- Genre: Reality
- Presented by: Lindsay Wagner Everett McGill
- Country of origin: United States
- No. of episodes: 4

Production
- Executive producers: John Cosgrove Terry Dunn Meurer
- Running time: 30 minutes

Original release
- Network: NBC
- Release: April 19 – May 10, 1992

= Against All Odds (TV series) =

Against All Odds is an NBC reality series hosted by Lindsay Wagner and Everett McGill. Using interviews, video footage and re-creations, the series showcased people and animals who overcame enormous odds to survive in life-threatening situations or rescued others at great risk to their own lives.

The series premiered in April 1992 and broadcast four episodes (the first two back-to-back), but was not picked up as a permanent part of the NBC schedule. The series was produced at a time when American television networks were increasing their reality programming, but is noted for the universal negative reviews that it received.

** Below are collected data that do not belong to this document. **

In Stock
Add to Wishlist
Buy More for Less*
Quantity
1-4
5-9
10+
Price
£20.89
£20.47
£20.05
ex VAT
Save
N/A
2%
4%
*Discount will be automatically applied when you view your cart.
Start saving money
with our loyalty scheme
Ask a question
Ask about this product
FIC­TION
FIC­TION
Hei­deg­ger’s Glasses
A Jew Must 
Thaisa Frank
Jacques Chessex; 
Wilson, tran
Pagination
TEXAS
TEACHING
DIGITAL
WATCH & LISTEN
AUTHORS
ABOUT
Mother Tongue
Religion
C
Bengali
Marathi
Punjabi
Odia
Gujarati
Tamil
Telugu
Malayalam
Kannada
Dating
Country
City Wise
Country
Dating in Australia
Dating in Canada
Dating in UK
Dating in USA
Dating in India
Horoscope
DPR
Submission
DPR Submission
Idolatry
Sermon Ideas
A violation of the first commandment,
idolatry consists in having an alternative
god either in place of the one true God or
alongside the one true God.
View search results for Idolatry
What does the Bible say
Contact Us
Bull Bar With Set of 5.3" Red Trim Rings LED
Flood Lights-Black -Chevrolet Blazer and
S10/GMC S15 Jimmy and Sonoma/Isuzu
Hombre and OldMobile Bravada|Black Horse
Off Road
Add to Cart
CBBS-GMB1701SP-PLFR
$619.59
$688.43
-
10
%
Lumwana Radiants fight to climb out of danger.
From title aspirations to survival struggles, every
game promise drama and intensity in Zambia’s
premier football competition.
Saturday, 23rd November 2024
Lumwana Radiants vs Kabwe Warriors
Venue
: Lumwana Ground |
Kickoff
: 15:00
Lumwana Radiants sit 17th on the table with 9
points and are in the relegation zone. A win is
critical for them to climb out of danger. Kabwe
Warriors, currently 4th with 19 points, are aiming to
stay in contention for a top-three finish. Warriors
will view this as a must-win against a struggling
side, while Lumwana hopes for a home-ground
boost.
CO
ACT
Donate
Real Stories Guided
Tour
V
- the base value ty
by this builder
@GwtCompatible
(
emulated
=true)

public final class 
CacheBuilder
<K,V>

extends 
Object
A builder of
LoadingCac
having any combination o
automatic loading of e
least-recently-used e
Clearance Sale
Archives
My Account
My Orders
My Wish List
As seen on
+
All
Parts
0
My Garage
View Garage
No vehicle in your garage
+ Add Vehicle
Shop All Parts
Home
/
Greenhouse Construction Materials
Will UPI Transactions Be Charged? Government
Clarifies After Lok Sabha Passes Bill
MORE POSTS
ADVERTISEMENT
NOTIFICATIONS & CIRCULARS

In 2016, a pilot of the UK version of Against All Odds was made and starred Manchester model Roxanne Mitchell.

==Cast and characters==
- Lindsay Wagner...Host
- Everett McGill...Host

==Critical reception==
While many newspapers simply noted the premiere of the series as part of the flood of reality series appearing on network programming (for example David Zurawik of The Baltimore Sun), most other columnists gave the show very negative reviews. Jonathan Storm of The Inquirer said "Hosting this sorry "reality" show, Lindsay Wagner and Everett McGill struggle against all odds to maintain their self-respect. She must have severe financial problems." Rick Kogan of the Chicago Tribune noted that "If this is NBC's idea of a viable competitor to CBS' 60 Minutes, it's final proof that the network's executives have gone completely off their rockers." Tom Shales of The Washington Post said "Increasingly, the "NB" in NBC has come to stand for No-Brainer. Tomorrow the network outstoops itself with the premiere of Against All Odds, a trashoid tattler about people who narrowly or not so narrowly escaped death or injury. The series itself qualifies as an accident waiting to stop happening, especially since it airs opposite 60 Minutes."